A Global Index Can't Count All the UAE's Gender Challenges

May Al-Dabbagh
November 2010

The UAE was ranked number one out of 14 countries in the Arab world in the latest version of the World Economic Forum's Global Gender Gap Index (GGGI). This nine-point jump has been celebrated as evidence that the UAE is taking gender equality seriously and can now be a role model for women's leadership issues regionally.

While the rise is a laudable achievement, the reading of the index itself remains problematic. In the effort to boost a country's rank, officials are often motivated to "fix rankings" rather than undertake a deeper study of issues on the ground. In turn, reform efforts can end up being superficial and ineffective.

Indices such as the GGGI are also often unable to measure important aspects of well-being for large portions of the population because they depend on broad indicators and national points of focus. In this regard, they overemphasise outcomes for elite segments of the population, often at the cost of community-level empowerment or the informal work sector.

For instance, the UAE still has a long way to go to address restrictions on women's movement during marriage and divorce, the practice of disciplining wives, the denial of citizenship rights to the children of national women married to non-nationals, and discrimination against women in state-funded entitlements such as housing programmes.

Women's labour, particularly in the informal sector, also remains under-assessed. While the number of women-led businesses in the UAE is growing, many are unregistered in formal-sector indices and are not reflected in social and economic statistics. The equal recognition of paid and unpaid work also remains a challenge. Historically, the workloads of men and women have been generally equal in most parts of the world, with men doing the majority of paid labour and women performing most of the unpaid labour. However, women have not experienced a reduction in their unpaid labour as their participation in paid labour has increased.

Merely looking at a rise in women's participation in the formal workforce may actually reflect increasing gender inequality. Employers and organisations have to give women support to ensure that non-paid work is recognised.

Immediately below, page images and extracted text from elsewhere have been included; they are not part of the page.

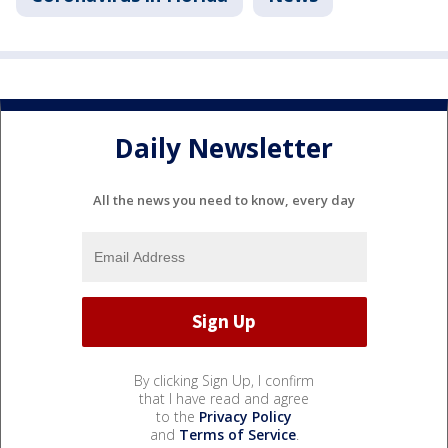
Daily Newsletter
All the news you need to know, every day
By clicking Sign Up, I confirm
that I have read and agree
to the
Privacy Policy
and
Terms of Service
.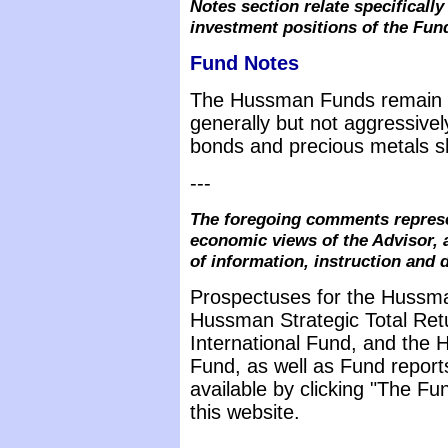
Notes section relate specifical
investment positions of the Fun
Fund Notes
The Hussman Funds remain d
generally but not aggressive
bonds and precious metals s
---
The foregoing comments represe
economic views of the Advisor, 
of information, instruction and 
Prospectuses for the Hussma
Hussman Strategic Total Ret
International Fund, and the 
Fund, as well as Fund report
available by clicking "The F
this website.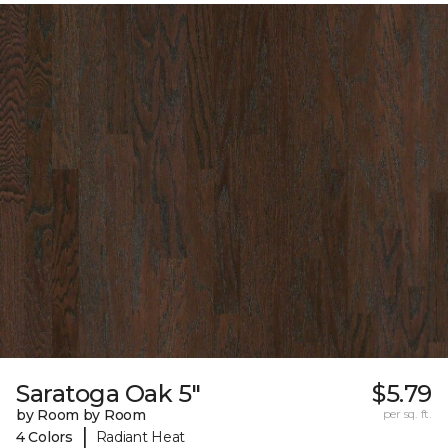
Saratoga Oak 5"
$5.79
by Room by Room
per sq. ft.
|
4 Colors
Radiant Heat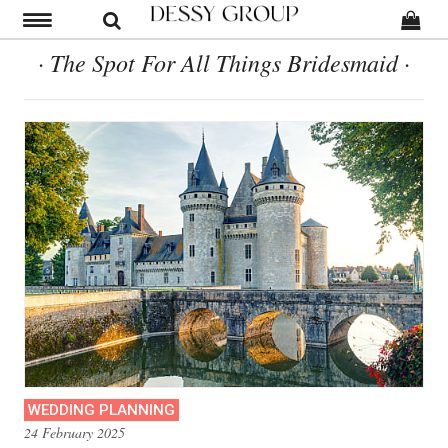
· The Spot For All Things Bridesmaid ·
WEDDING PLANNING
24 February 2025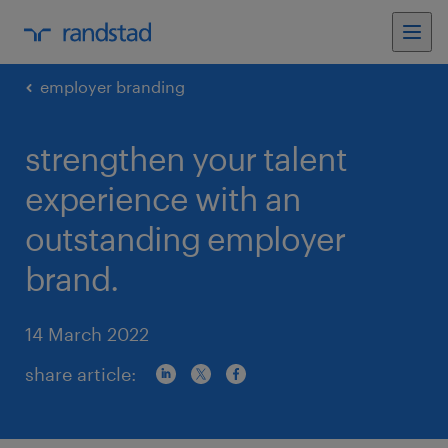
employer branding
strengthen your talent
experience with an
outstanding employer
brand.
14 March 2022
share article: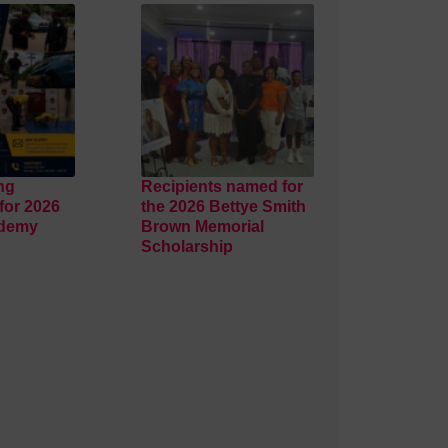
ng
Recipients named for
for 2026
the 2026 Bettye Smith
ademy
Brown Memorial
Scholarship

Men also should be given opportunities to fulfill their increasingly important role in community and family development. Indeed, the economic, political and social changes that women experience also affect their counterparts. Addressing these issues in the context of globalising economies is important for both sexes because globalisation may actually reinforce local gender hierarchies.

It is important to remember that women are intricately tied to the well-being of their families and communities. In this regard, more advanced models of the gender gap need to account for reverse gender gaps to see how women can sometimes benefit from increased access to opportunities and resources.

It is also important to keep in mind that challenges and solutions can have overlapping effects. For example, positive educational outcomes are a requirement for women to further engage in the labour force. At the same time, more readily available employment would encourage women to pursue further education.

So while education for women in the region might be improving, the lack of co-ordinated efforts to include them in the labour market might not only limit their economic participation, but also their educational opportunities.

The GGGI index has been fairly effective in raising the issue of gender equality. However, the obsession with rankings on a global index leads to action aimed at the rankings, not the root issues. This promotes the idea that women have already received their rights, and overlooks the more fundamental ways in which gender inequalities are perpetuated.

Our hope is that while the UAE's ranking on the GGGI is celebrated, local efforts that tackle tough gender issues are not forgotten.